PROBLEM TO WORK ON:
Return the records verbatim, starting at their first line and ending with the line that contains "On Efficient Matching", with both of those lines included.

======== INFORMATION

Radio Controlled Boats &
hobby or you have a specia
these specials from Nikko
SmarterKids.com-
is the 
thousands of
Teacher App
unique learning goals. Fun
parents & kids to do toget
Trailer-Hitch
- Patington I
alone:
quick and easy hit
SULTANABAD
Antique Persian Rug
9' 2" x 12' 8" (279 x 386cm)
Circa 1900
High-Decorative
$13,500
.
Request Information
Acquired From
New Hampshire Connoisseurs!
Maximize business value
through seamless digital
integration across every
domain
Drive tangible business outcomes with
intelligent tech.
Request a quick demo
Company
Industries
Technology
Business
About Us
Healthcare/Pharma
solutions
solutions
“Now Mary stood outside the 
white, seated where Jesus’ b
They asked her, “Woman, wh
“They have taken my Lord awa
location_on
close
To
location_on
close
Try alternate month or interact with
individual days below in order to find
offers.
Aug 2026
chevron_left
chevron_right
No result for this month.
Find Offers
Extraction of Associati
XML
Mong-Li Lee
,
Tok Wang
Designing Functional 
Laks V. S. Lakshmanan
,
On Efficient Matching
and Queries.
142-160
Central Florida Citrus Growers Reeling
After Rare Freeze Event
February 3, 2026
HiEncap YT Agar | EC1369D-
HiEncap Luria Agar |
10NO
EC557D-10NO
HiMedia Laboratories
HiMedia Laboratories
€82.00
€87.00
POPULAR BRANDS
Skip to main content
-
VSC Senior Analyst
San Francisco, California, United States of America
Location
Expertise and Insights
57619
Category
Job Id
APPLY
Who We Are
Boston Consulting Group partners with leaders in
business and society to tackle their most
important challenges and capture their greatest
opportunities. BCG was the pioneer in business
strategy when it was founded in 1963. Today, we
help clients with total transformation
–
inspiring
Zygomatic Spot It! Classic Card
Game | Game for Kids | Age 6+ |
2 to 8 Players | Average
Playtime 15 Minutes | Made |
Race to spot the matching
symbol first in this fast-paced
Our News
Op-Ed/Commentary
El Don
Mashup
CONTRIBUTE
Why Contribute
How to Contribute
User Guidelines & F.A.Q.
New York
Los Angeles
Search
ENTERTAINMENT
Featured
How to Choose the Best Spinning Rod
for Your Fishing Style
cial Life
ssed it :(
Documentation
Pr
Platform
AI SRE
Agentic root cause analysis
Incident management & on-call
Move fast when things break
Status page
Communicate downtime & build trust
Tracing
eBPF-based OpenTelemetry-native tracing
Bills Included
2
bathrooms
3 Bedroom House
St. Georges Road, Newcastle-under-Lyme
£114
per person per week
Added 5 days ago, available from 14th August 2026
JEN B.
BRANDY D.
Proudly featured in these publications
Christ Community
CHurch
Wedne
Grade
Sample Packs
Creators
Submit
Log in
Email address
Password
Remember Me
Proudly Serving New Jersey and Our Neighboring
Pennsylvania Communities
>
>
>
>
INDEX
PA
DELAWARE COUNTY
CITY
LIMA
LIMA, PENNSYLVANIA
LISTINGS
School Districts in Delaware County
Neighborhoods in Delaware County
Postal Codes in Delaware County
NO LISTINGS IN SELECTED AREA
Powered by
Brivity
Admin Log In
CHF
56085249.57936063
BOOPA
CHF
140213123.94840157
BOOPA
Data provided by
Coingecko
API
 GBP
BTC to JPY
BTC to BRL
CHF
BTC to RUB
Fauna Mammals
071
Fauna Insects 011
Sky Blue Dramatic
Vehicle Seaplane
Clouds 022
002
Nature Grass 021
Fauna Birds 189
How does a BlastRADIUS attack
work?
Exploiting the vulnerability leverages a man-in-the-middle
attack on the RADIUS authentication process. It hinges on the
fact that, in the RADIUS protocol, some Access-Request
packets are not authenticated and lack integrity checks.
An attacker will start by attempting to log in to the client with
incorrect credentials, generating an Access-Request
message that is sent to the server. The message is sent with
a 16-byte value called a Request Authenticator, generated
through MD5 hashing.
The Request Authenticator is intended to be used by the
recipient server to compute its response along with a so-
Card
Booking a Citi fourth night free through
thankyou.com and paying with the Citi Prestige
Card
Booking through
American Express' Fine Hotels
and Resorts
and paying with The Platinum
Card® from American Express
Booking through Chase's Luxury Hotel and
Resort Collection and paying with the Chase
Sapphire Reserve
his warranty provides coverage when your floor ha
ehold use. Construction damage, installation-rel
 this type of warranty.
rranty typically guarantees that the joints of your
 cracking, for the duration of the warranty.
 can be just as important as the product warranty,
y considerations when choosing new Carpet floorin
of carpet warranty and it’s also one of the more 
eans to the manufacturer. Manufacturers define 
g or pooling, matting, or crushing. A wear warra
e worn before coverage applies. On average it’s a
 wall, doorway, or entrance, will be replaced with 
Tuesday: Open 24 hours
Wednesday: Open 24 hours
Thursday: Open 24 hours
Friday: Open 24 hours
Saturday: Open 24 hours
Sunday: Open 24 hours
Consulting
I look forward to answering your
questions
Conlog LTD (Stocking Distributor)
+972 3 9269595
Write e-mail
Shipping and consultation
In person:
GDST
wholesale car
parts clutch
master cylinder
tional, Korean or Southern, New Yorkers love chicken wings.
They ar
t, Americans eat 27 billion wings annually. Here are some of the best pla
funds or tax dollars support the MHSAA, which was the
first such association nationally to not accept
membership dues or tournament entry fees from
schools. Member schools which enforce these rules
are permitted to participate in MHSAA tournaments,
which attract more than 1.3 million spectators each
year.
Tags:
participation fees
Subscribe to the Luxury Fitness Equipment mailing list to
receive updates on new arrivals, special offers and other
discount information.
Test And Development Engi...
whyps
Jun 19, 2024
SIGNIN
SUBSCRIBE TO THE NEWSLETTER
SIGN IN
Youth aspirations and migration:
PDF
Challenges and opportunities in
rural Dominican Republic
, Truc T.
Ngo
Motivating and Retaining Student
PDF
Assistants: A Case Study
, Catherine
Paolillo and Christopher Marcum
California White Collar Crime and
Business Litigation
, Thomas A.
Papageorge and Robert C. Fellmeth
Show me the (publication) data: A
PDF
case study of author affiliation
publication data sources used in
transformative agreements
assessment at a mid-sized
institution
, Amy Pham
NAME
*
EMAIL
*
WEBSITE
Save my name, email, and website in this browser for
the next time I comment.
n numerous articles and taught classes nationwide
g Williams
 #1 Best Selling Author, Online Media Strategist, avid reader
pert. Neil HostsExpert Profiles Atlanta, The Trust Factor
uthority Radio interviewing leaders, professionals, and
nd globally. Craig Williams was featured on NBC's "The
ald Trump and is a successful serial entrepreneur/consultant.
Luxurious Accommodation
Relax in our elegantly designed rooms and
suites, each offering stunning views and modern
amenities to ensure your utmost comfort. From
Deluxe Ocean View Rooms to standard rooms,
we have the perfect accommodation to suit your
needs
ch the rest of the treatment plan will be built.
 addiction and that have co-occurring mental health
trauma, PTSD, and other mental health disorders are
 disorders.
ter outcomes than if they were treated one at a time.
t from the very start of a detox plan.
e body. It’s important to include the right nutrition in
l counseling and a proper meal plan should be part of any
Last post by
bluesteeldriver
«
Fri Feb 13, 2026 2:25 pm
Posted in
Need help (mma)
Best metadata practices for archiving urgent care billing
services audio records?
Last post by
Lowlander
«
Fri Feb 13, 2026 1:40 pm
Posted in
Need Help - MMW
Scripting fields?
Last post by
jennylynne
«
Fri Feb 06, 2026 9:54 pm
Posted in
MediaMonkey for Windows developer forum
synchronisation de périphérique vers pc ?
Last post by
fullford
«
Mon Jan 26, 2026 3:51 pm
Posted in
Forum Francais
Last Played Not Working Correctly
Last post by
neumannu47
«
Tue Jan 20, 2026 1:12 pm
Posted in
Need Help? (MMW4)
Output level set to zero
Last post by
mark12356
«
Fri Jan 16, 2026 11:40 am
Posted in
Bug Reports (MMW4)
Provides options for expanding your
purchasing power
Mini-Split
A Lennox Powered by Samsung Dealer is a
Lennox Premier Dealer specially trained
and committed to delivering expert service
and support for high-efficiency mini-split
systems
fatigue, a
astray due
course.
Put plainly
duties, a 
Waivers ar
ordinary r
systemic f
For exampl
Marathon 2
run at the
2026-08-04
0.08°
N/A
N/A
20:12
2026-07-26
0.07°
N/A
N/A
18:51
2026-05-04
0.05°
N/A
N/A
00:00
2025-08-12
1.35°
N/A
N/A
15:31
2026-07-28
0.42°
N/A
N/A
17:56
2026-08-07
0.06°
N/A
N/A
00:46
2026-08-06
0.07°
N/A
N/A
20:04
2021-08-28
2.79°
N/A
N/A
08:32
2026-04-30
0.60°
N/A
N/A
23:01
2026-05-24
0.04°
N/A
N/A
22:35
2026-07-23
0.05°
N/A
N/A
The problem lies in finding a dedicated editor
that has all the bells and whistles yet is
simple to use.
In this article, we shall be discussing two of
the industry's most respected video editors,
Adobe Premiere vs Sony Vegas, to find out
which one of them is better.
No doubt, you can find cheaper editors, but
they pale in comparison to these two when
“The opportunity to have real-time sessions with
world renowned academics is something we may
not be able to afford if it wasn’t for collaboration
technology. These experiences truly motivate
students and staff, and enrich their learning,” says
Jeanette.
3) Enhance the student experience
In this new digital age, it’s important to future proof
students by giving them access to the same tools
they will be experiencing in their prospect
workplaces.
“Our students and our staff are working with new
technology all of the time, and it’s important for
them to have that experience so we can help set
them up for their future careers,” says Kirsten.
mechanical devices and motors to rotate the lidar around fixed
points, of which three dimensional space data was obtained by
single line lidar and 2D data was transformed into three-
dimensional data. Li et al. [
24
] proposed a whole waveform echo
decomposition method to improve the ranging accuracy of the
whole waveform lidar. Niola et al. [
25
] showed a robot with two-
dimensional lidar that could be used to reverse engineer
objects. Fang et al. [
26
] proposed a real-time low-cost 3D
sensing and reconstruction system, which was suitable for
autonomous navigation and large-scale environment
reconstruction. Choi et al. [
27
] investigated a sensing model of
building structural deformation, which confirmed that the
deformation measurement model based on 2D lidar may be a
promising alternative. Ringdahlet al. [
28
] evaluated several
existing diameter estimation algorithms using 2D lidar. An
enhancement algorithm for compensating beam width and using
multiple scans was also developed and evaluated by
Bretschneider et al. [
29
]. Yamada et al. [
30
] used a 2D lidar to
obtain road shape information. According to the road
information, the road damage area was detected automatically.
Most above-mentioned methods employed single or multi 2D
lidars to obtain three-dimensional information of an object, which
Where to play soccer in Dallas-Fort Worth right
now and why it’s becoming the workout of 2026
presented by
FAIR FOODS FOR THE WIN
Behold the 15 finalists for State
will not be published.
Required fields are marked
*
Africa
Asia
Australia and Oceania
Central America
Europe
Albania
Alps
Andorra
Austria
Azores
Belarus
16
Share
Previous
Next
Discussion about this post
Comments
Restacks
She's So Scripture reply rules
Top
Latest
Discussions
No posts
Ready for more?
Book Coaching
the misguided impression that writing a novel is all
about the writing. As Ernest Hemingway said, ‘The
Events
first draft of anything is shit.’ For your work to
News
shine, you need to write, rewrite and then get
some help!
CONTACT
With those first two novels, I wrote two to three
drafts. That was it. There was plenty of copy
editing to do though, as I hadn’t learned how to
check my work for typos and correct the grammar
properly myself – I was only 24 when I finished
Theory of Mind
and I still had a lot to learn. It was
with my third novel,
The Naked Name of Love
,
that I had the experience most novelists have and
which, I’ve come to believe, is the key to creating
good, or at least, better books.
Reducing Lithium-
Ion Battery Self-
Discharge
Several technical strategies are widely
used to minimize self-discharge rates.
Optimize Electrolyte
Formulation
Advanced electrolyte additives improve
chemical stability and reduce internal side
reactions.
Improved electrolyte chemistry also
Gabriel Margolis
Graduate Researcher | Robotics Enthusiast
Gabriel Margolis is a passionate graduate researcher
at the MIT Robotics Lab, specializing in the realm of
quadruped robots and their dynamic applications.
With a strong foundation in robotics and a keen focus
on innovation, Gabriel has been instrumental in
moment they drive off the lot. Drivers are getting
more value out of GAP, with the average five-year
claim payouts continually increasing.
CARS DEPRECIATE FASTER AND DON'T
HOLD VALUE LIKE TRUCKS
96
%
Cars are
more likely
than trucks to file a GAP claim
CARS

================

WRITTEN ANSWER:
Radio Controlled Boats &
hobby or you have a specia
these specials from Nikko
SmarterKids.com-
is the 
thousands of
Teacher App
unique learning goals. Fun
parents & kids to do toget
Trailer-Hitch
- Patington I
alone:
quick and easy hit
SULTANABAD
Antique Persian Rug
9' 2" x 12' 8" (279 x 386cm)
Circa 1900
High-Decorative
$13,500
.
Request Information
Acquired From
New Hampshire Connoisseurs!
Maximize business value
through seamless digital
integration across every
domain
Drive tangible business outcomes with
intelligent tech.
Request a quick demo
Company
Industries
Technology
Business
About Us
Healthcare/Pharma
solutions
solutions
“Now Mary stood outside the 
white, seated where Jesus’ b
They asked her, “Woman, wh
“They have taken my Lord awa
location_on
close
To
location_on
close
Try alternate month or interact with
individual days below in order to find
offers.
Aug 2026
chevron_left
chevron_right
No result for this month.
Find Offers
Extraction of Associati
XML
Mong-Li Lee
,
Tok Wang
Designing Functional 
Laks V. S. Lakshmanan
,
On Efficient Matching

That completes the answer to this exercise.